# Required work
**1.** In the forum thread about Firefox, which keyboard shortcut does DouglasABaker say opens a new tab?
**2.** Retype the passage of the Firefox forum thread between "## Ugly Bear" and "prefer mouse operations.", inclusive.
**3.** Extend the forum thread about Firefox, beginning after its final sentence.

Ability to open new window in the current page (Ctrl+N or Mac+N in OS X).


----------



## DouglasABaker (Nov 15, 2006)

Ugly Bear said:


> Ability to open new window in the current page (Ctrl+N or Mac+N in OS X).


Huh, that's interesting. I use Firefox and when I press Ctrl-N I get a new window. Or I can press ctrl-T and get a new tab. I guess I got the special version that came with instructions?

d-


----------



## Ugly Bear (Dec 27, 2006)

DouglasABaker said:


> Huh, that's interesting. I use Firefox and when I press Ctrl-N I get a new window. Or I can press ctrl-T and get a new tab. I guess I got the special version that came with instructions?
> 
> d-


You get new window/tab that opens in your home page. I want IE/Safari behavior when new window opens with the CURRENT page (ie with copy of the page I am looking at).

And text size problem is still there. I have 30" screen and text in most sites looks too tiny. To increase text size in FF I have to do View -> Text Size -> Increase. In Safari buttons are on the toolbar. Yeah, there are keyboard shortcuts, but I prefer mouse operations.

# Stored data
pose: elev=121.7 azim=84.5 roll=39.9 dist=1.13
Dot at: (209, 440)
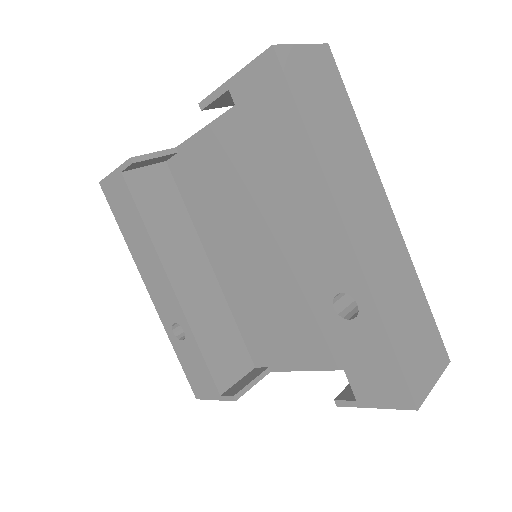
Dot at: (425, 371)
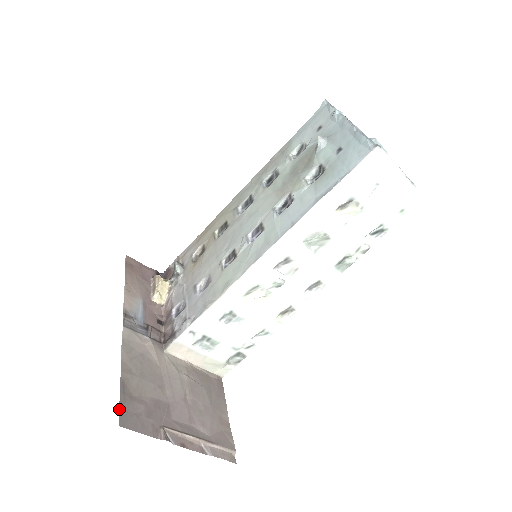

# Task answers
**1.** Ctrl-T

**2.**
## Ugly Bear (Dec 27, 2006)

DouglasABaker said:


> Huh, that's interesting. I use Firefox and when I press Ctrl-N I get a new window. Or I can press ctrl-T and get a new tab. I guess I got the special version that came with instructions?
> 
> d-


You get new window/tab that opens in your home page. I want IE/Safari behavior when new window opens with the CURRENT page (ie with copy of the page I am looking at).

And text size problem is still there. I have 30" screen and text in most sites looks too tiny. To increase text size in FF I have to do View -> Text Size -> Increase. In Safari buttons are on the toolbar. Yeah, there are keyboard shortcuts, but I prefer mouse operations.

**3.**
And yes, I do see use for ActiveX controls. MSN Money toolbox is a good example. Besides, you can call ActiveX a bug, but FF plugins are not much different. Vulnerability in a Flash Player will affect any browser if you have Flash installed (most people do). Same for Quicktime or whatever video player you are using or PDF reader. Anything that executes native code is prone to security issues.


----------



## Ugly Bear (Dec 27, 2006)

iversonm said:


> ActiveX is not a feature, it's a bug.


And how plugins like Flash or PDF reader are different?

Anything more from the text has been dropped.